PMLB: A large, curated repository of benchmark datasets for evaluating supervised machine learning algorithms.

Home Page:https://epistasislab.github.io/pmlb/

Geek Repo:Geek Repo

Github PK Tool:Github PK Tool

Clean up commit history

JDRomano2 opened this issue · comments

#30 addressed lack of Git LFS for the large dataset files. It makes sense to remove these from the commit history, as well. The main affect is reducing the size of the repository when cloned, but it also has other beneficial side effects such as making the commit history easier to browse and navigate.

Aside from removing large dataset files from the history, is there anything else we can/should clean up?

Used bfg-repo-cleaner to remove all blobs containing .gz and .html files from the history (the most recent commit is untouched).

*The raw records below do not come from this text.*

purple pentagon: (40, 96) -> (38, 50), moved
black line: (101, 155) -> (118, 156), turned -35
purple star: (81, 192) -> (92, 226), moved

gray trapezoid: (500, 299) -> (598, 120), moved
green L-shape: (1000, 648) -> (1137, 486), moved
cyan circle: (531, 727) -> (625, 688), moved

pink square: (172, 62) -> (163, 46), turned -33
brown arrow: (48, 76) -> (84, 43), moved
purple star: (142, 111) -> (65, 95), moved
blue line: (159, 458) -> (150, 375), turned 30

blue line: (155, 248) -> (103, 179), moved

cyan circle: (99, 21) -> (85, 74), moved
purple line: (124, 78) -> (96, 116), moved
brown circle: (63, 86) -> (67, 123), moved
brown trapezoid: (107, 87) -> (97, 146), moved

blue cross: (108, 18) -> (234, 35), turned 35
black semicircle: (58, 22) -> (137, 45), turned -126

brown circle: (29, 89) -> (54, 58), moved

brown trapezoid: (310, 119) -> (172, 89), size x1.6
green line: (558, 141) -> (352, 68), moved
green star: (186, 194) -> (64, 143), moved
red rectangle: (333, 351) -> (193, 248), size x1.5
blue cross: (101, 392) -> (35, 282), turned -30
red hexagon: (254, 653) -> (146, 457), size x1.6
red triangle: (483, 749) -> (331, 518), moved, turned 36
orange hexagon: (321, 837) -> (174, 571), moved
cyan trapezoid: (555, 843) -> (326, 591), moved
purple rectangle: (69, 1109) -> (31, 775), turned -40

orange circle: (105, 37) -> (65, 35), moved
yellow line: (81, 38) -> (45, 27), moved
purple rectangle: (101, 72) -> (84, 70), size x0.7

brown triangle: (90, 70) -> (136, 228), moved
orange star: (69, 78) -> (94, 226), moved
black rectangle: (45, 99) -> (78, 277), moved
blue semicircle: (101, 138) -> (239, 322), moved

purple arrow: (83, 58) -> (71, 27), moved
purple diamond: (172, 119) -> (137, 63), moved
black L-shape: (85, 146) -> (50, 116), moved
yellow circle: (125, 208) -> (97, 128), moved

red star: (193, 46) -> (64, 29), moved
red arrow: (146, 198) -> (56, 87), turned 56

For example, no .tsv.gz source file is present in the following directory: https://github.com/EpistasisLab/penn-ml-benchmarks/tree/51207e96ce3ccb047908fd0d2532344d77573fc6/datasets/1027_ESL

All users should re-clone the repository to avoid adding 'dirty' files back in when new features are merged into master. For the short future, new pull-requests should be inspected to make sure old database or profiling reports haven't been reintroduced (however, this should be fairly obvious).